Significance: I believe the implications of the paper are significant, given that (1) transformers are dominating the landscape of modern NN research, (2) continual learning ideas and techniques may be directly transferable to transfer learning, which is widely adopted.
缺点
The authors state that for the transformer architecture, only the feed-forward weights were reinitialized. However, applying the method across all weights, including the attention weights, should be relatively trivial. I feel that "freezing" the attention weights is an unnecessary simplification. I also wonder if the results will be significantly different if attention weights were allowed to reinitialize.
问题
Page 3, line 142: "We focus our study... to the continual..." -> We focus our study... on the continual...

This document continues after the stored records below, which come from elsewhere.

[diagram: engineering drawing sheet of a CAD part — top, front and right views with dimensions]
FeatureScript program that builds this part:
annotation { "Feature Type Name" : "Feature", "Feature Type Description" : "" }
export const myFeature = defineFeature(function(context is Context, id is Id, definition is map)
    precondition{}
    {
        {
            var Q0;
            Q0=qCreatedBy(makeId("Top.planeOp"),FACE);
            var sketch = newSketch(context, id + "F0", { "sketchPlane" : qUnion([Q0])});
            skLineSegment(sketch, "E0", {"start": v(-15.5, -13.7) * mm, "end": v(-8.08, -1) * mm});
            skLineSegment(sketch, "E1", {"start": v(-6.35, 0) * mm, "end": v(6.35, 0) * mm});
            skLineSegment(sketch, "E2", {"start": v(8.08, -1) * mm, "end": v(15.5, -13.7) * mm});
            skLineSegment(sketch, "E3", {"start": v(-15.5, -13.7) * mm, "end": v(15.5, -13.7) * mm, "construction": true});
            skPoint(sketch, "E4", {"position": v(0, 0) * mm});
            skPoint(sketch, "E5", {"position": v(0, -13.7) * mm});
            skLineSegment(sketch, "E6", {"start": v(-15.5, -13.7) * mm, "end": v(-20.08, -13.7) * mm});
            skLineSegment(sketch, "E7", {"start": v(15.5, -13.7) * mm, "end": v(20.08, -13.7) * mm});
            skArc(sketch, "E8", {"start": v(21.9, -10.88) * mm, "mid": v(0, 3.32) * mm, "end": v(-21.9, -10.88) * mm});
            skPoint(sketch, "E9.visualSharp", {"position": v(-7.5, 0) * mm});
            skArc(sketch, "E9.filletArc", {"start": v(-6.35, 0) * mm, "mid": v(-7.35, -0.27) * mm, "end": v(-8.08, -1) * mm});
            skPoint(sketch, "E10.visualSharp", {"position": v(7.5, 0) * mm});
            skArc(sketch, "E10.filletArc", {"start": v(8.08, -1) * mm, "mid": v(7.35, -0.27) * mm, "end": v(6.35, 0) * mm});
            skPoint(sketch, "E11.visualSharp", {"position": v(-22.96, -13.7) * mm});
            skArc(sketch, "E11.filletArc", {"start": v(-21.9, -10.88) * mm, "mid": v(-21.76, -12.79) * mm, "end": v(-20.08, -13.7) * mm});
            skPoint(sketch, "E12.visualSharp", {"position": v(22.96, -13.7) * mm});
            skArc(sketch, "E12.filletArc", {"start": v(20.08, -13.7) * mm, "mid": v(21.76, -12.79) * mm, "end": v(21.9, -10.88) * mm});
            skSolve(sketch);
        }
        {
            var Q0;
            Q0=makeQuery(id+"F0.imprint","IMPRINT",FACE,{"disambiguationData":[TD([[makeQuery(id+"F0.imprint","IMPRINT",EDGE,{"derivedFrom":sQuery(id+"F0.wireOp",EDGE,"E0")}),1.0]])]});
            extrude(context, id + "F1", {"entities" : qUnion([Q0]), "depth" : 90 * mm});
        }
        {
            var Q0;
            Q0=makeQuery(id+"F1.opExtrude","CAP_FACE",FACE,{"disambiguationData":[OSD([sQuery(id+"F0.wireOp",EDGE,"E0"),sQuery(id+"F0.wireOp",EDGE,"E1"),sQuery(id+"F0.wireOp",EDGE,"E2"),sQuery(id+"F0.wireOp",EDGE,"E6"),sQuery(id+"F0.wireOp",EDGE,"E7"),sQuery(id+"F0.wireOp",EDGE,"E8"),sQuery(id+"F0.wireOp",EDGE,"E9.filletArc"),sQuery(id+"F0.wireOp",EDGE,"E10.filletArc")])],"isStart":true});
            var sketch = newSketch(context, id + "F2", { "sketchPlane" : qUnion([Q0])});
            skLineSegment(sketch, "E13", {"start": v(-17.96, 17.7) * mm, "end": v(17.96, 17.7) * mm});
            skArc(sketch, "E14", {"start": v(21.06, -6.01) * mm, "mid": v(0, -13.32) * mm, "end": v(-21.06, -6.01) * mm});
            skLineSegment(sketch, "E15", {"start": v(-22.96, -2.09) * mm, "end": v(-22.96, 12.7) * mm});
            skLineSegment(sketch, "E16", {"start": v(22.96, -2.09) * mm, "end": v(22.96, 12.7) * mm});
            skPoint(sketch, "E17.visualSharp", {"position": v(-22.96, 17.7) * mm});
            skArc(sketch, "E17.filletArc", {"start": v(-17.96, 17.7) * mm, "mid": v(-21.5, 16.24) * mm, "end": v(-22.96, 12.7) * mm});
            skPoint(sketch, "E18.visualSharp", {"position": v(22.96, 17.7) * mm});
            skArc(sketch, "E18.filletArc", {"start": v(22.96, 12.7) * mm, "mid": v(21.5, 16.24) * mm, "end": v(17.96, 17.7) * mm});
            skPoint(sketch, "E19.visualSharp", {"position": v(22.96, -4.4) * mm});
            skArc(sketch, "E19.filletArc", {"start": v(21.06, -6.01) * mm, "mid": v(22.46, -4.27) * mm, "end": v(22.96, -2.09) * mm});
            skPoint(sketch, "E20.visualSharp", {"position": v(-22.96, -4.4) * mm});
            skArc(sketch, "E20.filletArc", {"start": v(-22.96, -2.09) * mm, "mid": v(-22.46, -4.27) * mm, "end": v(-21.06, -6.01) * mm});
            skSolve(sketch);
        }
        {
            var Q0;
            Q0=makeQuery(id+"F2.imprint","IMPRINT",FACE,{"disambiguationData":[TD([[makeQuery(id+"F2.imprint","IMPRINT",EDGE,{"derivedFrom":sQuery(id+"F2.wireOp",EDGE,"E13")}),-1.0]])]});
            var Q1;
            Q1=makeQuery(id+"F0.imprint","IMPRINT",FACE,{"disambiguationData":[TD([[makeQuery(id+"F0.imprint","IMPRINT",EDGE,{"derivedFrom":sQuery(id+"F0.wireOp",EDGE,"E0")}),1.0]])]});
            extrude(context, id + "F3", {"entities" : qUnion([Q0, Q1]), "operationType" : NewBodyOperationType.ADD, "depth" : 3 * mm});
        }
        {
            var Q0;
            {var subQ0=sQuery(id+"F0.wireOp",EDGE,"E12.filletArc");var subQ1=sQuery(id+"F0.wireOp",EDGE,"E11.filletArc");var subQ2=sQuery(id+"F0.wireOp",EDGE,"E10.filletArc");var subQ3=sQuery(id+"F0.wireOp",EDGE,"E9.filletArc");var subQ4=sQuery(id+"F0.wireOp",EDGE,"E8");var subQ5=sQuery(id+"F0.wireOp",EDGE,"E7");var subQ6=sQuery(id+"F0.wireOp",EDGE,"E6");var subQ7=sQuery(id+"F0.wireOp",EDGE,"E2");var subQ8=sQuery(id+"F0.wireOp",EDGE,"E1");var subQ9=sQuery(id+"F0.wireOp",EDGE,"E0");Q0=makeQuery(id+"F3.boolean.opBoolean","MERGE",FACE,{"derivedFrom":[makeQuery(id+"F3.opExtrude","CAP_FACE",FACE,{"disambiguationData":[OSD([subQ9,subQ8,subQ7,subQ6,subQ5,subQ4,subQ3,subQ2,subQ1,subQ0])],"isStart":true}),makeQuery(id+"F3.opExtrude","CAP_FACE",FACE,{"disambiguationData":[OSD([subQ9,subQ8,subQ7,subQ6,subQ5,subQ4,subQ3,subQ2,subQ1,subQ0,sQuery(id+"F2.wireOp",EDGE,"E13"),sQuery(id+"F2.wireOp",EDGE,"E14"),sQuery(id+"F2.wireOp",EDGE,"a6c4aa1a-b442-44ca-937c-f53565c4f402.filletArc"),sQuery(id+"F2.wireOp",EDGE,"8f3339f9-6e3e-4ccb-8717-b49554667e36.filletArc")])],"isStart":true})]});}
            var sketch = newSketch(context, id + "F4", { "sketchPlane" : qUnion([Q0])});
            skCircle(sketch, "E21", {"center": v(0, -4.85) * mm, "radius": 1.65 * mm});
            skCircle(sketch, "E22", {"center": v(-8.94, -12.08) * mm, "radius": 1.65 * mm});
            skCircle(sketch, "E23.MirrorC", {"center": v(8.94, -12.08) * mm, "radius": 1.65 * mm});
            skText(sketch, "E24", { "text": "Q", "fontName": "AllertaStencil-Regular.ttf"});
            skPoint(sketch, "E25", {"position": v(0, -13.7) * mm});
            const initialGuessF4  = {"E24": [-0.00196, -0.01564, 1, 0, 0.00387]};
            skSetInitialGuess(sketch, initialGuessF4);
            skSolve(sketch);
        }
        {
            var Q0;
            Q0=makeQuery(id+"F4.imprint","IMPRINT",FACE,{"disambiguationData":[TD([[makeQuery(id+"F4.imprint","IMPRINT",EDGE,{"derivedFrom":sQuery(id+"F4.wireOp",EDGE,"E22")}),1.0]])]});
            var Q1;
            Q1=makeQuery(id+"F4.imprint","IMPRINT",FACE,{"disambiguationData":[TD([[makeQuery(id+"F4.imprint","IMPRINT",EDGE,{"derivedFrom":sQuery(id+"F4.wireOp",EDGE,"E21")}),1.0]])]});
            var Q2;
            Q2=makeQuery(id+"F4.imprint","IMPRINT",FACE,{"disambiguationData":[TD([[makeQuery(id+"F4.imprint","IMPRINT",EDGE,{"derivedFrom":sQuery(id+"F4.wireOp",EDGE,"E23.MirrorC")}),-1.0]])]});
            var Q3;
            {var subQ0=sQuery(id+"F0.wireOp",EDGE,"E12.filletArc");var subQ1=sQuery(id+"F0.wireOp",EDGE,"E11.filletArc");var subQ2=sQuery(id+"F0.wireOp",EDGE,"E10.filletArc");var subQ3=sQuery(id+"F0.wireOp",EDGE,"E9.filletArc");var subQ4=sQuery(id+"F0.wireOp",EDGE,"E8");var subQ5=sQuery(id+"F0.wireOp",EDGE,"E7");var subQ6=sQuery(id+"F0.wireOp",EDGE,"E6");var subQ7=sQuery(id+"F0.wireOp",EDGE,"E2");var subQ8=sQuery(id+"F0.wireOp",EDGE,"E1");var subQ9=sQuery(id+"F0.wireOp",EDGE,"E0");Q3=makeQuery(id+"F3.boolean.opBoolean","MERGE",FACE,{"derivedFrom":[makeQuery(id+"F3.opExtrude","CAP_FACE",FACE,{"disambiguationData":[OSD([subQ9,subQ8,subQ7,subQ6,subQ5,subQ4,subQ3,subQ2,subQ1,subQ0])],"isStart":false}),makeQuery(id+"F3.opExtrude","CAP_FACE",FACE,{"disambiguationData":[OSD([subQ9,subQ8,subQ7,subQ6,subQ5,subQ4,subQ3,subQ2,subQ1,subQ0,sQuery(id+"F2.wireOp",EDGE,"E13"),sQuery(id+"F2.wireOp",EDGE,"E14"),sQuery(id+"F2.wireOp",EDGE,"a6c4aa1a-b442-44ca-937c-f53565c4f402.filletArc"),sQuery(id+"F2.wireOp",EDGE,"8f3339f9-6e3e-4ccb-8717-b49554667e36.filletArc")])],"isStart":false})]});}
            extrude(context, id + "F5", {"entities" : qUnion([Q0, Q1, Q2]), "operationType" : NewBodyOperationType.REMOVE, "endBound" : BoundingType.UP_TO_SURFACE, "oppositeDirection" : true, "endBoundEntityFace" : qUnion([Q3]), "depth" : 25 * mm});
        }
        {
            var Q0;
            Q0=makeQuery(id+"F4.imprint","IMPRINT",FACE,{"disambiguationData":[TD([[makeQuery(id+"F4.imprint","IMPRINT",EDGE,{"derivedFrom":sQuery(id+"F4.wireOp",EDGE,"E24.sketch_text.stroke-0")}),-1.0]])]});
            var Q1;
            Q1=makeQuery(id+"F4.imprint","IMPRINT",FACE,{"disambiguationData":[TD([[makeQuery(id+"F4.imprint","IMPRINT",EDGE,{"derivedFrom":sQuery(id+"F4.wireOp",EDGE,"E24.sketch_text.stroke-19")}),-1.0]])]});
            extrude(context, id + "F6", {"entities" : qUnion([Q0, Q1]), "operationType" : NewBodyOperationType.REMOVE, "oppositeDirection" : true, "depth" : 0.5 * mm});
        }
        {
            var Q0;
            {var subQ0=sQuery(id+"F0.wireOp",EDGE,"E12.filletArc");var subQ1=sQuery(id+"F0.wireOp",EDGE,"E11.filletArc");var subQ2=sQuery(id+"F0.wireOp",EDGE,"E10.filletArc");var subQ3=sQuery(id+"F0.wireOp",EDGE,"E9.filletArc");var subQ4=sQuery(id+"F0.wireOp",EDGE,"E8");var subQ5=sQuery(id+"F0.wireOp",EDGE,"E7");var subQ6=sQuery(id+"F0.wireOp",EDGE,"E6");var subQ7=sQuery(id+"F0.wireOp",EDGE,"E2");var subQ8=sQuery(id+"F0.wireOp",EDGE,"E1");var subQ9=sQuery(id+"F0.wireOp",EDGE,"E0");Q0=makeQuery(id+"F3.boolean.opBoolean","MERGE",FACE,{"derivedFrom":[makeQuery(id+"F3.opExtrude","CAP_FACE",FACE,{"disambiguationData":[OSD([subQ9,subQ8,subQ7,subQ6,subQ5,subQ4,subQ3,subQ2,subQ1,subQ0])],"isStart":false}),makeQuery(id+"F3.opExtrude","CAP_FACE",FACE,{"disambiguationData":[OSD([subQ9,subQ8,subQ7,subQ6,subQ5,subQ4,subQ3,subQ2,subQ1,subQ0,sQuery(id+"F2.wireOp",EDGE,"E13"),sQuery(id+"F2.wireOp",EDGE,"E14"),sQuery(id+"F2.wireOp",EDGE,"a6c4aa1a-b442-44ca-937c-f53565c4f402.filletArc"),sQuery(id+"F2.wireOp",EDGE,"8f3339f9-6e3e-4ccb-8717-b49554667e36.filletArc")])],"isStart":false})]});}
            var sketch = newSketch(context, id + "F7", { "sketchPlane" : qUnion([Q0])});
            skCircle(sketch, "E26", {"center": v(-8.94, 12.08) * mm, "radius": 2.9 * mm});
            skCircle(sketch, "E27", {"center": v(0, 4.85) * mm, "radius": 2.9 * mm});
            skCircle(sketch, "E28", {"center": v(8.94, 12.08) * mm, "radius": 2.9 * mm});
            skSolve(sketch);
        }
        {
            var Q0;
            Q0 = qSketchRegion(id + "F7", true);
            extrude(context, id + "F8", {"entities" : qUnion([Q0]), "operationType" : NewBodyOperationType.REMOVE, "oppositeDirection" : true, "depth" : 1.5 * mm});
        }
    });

The paper only considers image classification tasks (MNIST, CIFAR datasets). It would have been interesting to see the effectiveness of the method on other data modalities. If not feasible, then perhaps you should clearly outline in the introduction that the paper is focused on computer vision classification tasks.
This work proposed a combination of utility functions and weights reinitialization scheme to maintain the network's ability to learn continuous stream of data and tasks.
优点
Maintaining plasticity has recently been brought to the attention of the community. Overcoming this problem is key to building an adaptive model in the real world.
It does offer improved performance in some settings when compared with the popular baseline.
缺点
Selecting unused units and reinitializing them has been the baseline method for handling the loss of plasticity problem [1].
The proposed method is a variation of the method in [1] with different utility functions. Instead of reinitializing the unit, individual weights are evaluated and reinitialized.
Similar methods have been proposed in the dynamic sparse training literature.
The finding is purely empirical.
问题
In most of the tasks and settings, simply using l2 regularization has the best performance. Is more justification needed for the effectiveness of the proposed method?
In [1], the Continuous backpropagation is used with l2 regularization and the combination does offer better performance. In this work, the proposed method is not compared with this combination. What is the performance of the proposed method when compared with this combination?
This work only evaluates the proposed method for supervised learning. Other literature also evaluates their method for reinforcement learning. Compared to supervised learning, reinforcement learning is a more relevant problem as it would be very useful for a deployed agent to keep learning and adapt to new tasks. Is there a reason not to include reinforcement learning as an experiment?
References:
[1] S. Dohare, J. F. Hernandez-Garcia, Q. Lan, P. Rahman, A. R. Mahmood, and R. S. Sutton, “Loss of plasticity in deep continual learning,” Nature, vol. 632, no. 8026, pp. 768–774, 2024.
We thank the reviewers for the time you’ve invested in providing insightful comments for our paper.
Unfortunately, we’ve decided to withdraw the paper from the conference because we deem it not ready for publication yet. We consider that, as some of you rightfully pointed out, our evaluations don’t properly emphasize the strengths of selective weight reinitialization over continual backpropagation. Moreover, we plan to extend our experiments to reinforcement learning since it’s particularly important for plasticity research.
Based on your comments, we are confident that the next iteration of the paper will be significantly improved. Once again, we appreciate the time and effort put into reviewing our paper.